Study Expands on Association Between PTSD and Substance Abuse
> 3/5/2008 11:48:30 AM

For individuals struggling with substance abuse, successful treatment is crucial to improving their daily functioning and satisfaction. For many, however, substance abuse is only part of the overall problem, and comorbid conditions can complicate treatment options and interfere with a successful outcome. In the March issue of Alcoholism: Clinical and Experimental Research, a team of German researchers report findings on the strong association between substance abuse and post-traumatic stress disorder (PTSD). Their research on individuals with substance abuse problems indicates that simultaneous PTSD is more prevalent among drug users than alcoholics and can have a substantial effect on the treatment outcomes.

Out of the study's 459 participants, all of whom had sought treatment at one of 14 addiction treatment centers throughout Germany, 25% had concomitant PTSD. Nearly 40% of the participants were alcoholics, while about 33% had a drug addiction and 27% grappled with both alcohol and drug dependence. The researchers assessed all participants for PTSD, sub-threshold PTSD, and exposure to trauma that did not result in symptoms of PTSD. They found that PTSD was most common among participants with a drug addiction, occurring among 30% of participants with a drug addiction and 34% of participants with both drug and alcohol addictions. In contrast, only 15% of participants with alcohol dependence also had PTSD.

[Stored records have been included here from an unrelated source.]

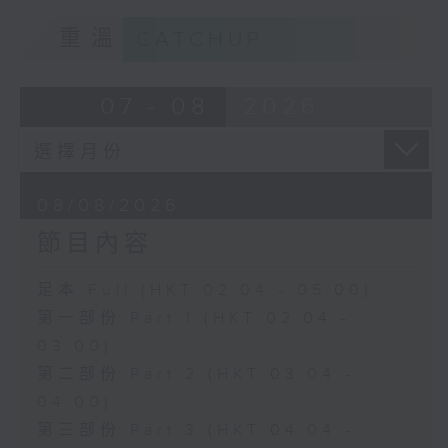
重溫
CATCHUP
07 - 08
2026
08/08/2026
節目內容
足本 Full (HKT 02:04 - 05:00)
第一部份 Part 1 (HKT 02:04 -
03:00)
第二部份 Part 2 (HKT 03:04 -
04:00)
第三部份 Part 3 (HKT 04:04 -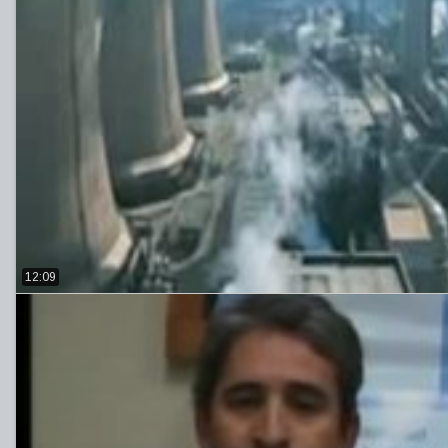
12:09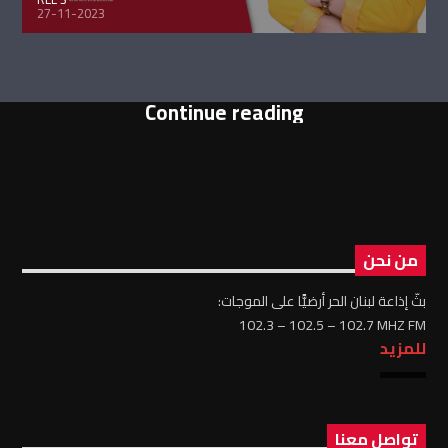
27-11-2023
Continue reading
من نحن
بثّ إذاعة لبنان الحر أرضيًّا على الموجات:
102.3 – 102.5 – 102.7 MHZ FM
للمزيد
تواصل معنا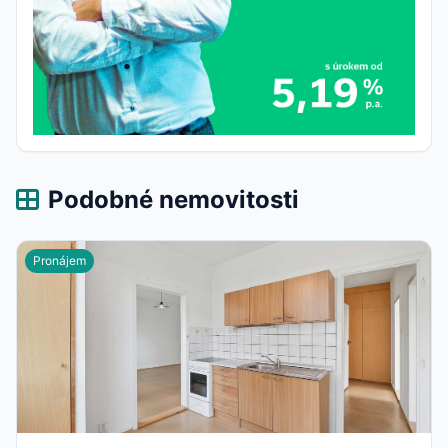
Podobné nemovitosti
Pronájem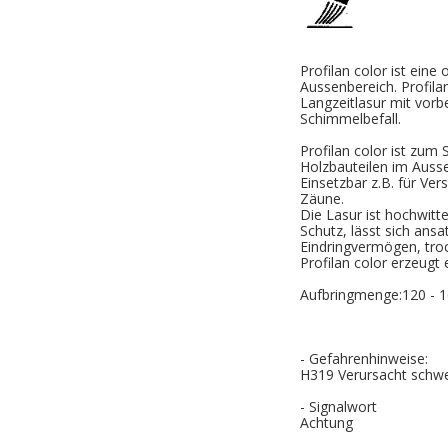
Profilan color ist eine
Aussenbereich. Profila
Langzeitlasur mit vor
Schimmelbefall.
Profilan color ist zum
Holzbauteilen im Auss
Einsetzbar z.B. für Ve
Zäune.
Die Lasur ist hochwitt
Schutz, lässt sich ansa
Eindringvermögen, troc
Profilan color erzeugt
Aufbringmenge:120 - 1
- Gefahrenhinweise:
H319 Verursacht schw
- Signalwort
Achtung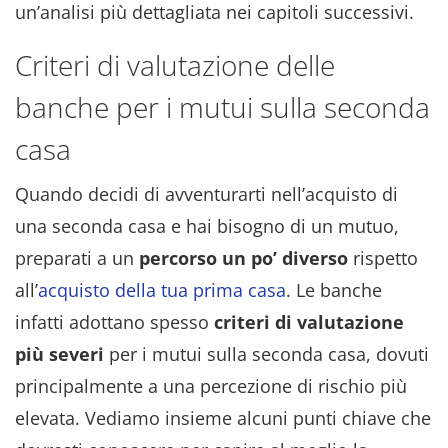
un’analisi più dettagliata nei capitoli successivi.
Criteri di valutazione delle
banche per i mutui sulla seconda
casa
Quando decidi di avventurarti nell’acquisto di
una seconda casa e hai bisogno di un mutuo,
preparati a un
percorso un po’ diverso
rispetto
all’
acquisto della tua prima casa
. Le banche
infatti adottano spesso
criteri di valutazione
più severi
per i mutui sulla seconda casa, dovuti
principalmente a una percezione di rischio più
elevata. Vediamo insieme alcuni punti chiave che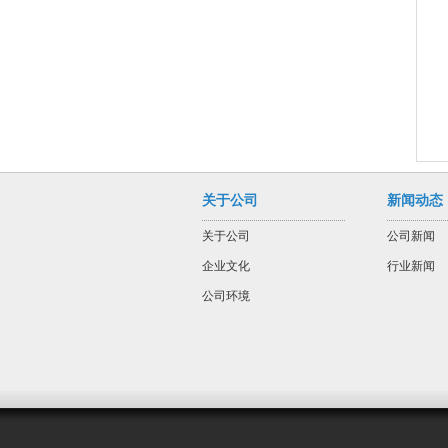
关于公司
新闻动态
关于公司
公司新闻
企业文化
行业新闻
公司环境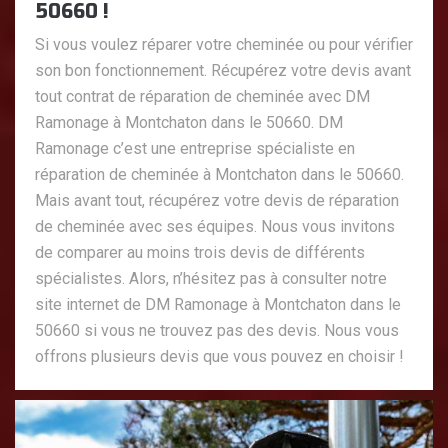
50660 !
Si vous voulez réparer votre cheminée ou pour vérifier
son bon fonctionnement. Récupérez votre devis avant
tout contrat de réparation de cheminée avec DM
Ramonage à Montchaton dans le 50660. DM
Ramonage c’est une entreprise spécialiste en
réparation de cheminée à Montchaton dans le 50660.
Mais avant tout, récupérez votre devis de réparation
de cheminée avec ses équipes. Nous vous invitons
de comparer au moins trois devis de différents
spécialistes. Alors, n’hésitez pas à consulter notre
site internet de DM Ramonage à Montchaton dans le
50660 si vous ne trouvez pas des devis. Nous vous
offrons plusieurs devis que vous pouvez en choisir !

The study's results also demonstrate that PTSD can have a substantial effect on the treatment for substance abuse, as those with both conditions saw the worst treatment outcomes. They were less likely to achieve abstinence, experienced more cravings, had more problems with their families, were more often unemployed, and experienced greater psychological symptoms. These associations were strongest for patients definitively diagnosed with PTSD and weaker among those who were subthreshold for PTSD.

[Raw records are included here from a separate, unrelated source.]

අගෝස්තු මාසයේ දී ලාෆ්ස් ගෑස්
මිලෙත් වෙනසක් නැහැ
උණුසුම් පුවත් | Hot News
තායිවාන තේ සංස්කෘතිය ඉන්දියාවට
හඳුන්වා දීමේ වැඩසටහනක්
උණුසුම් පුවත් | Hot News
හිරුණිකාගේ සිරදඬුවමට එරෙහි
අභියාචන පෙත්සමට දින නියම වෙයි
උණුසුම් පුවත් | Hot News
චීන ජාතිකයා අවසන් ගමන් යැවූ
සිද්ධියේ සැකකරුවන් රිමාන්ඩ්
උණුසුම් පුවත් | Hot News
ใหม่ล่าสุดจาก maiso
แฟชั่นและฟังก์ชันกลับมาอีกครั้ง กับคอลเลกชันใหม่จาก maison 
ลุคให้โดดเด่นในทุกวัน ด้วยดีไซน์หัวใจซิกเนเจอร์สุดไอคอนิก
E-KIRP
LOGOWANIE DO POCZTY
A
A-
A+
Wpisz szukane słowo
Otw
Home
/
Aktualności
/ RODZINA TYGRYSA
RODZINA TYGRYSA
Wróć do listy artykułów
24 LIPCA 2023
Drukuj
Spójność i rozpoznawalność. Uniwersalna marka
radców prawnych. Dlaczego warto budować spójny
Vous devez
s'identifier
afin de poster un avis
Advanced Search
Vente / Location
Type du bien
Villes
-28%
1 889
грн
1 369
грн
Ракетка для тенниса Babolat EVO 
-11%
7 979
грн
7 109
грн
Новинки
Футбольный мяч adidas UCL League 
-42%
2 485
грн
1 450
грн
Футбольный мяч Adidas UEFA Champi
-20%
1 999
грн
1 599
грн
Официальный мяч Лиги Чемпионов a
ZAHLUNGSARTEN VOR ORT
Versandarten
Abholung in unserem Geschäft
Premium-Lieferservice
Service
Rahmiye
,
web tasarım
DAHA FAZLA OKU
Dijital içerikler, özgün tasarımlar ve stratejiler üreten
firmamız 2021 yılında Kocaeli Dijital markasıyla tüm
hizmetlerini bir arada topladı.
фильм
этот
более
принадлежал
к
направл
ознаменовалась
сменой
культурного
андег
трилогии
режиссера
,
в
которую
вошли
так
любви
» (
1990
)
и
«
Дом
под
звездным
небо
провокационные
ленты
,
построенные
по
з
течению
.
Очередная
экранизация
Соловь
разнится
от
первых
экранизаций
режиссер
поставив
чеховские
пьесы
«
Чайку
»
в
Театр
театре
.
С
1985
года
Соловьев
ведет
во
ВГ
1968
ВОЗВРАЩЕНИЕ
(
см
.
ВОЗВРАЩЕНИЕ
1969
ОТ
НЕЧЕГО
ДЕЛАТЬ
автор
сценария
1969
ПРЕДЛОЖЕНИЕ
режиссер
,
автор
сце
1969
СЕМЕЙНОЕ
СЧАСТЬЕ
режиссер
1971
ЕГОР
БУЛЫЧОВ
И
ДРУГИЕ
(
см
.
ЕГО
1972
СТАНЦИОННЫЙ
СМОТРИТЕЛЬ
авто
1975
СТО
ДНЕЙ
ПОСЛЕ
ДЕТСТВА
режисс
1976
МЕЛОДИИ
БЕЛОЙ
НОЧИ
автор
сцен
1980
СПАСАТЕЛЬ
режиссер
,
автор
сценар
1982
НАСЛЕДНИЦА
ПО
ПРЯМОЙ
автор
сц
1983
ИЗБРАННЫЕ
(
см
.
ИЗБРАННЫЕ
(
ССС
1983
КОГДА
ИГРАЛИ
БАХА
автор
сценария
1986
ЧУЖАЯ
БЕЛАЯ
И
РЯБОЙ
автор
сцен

This study did not determine whether a participant's substance abuse had been present before they developed PTSD, and many factors could contribute to PTSD, substance abuse, or both. Still, some research has found that PTSD can increase the risk for substance abuse, as individuals coping with a trauma may attempt to self-medicate through drugs or alcohol. PTSD may affect an individual's health in other ways as well, and another recent study, this one involving veterans, has implied that a diagnosis of PTSD could be a warning sign of serious health problems, functioning similarly to an elevated white blood cell count or other indications of inflammation and infection. Treatment should address all psychiatric and physical health problems, and further research will hopefully continue to examine the ways in which exposure to trauma can influence overall health. With a clearer understanding of the health problems associated with PTSD, we can provide more effective treatment for those recovering from a traumatic experience.